Records shown below:

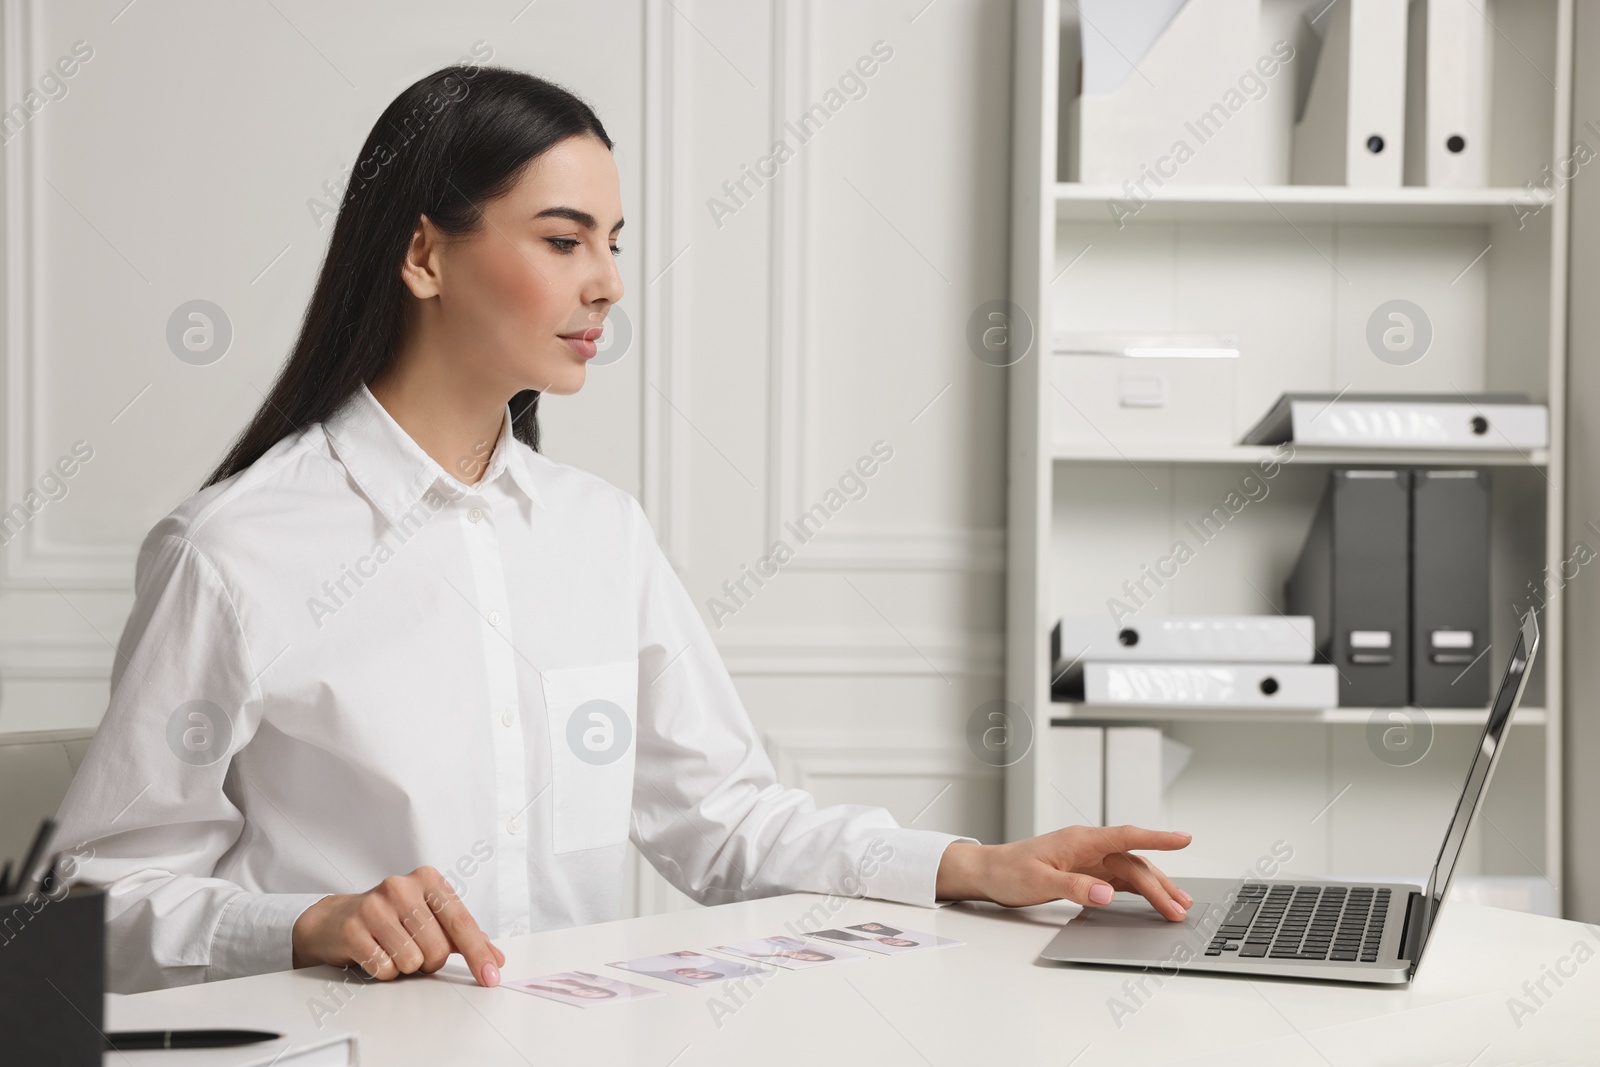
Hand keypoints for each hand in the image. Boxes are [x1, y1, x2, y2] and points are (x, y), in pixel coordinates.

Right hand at [291, 866, 506, 985]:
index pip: (461, 922)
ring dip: (406, 965)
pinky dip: (384, 970)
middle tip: (415, 948)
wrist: (337, 918)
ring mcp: (375, 906)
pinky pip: (384, 968)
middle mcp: (402, 887)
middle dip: (430, 960)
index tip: (491, 976)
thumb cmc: (392, 917)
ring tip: (394, 948)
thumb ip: (465, 936)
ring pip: (412, 961)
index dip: (478, 953)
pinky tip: (376, 952)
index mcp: (428, 880)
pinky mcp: (353, 928)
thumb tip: (495, 958)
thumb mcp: (431, 917)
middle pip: (437, 948)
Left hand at [934, 825, 1194, 919]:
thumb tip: (1108, 894)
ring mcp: (1088, 859)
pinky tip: (1151, 898)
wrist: (987, 872)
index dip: (1157, 838)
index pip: (1127, 836)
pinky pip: (1118, 878)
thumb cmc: (1008, 872)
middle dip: (1161, 884)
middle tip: (1181, 908)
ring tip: (1177, 905)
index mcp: (1080, 841)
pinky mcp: (1084, 872)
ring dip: (1154, 887)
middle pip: (1134, 862)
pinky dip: (1137, 889)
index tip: (1184, 838)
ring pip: (1130, 870)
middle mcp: (1088, 846)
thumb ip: (1075, 887)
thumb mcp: (1039, 881)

End of Records shown.

Going through the entries above, show each line that contains "pinky".

pinky dip: (384, 970)
pinky pip: (384, 968)
pinky tip: (376, 952)
pinky mcp: (353, 928)
pinky tip: (1151, 898)
pinky pip: (1118, 878)
pinky mcp: (1084, 872)
pinky dip: (1137, 889)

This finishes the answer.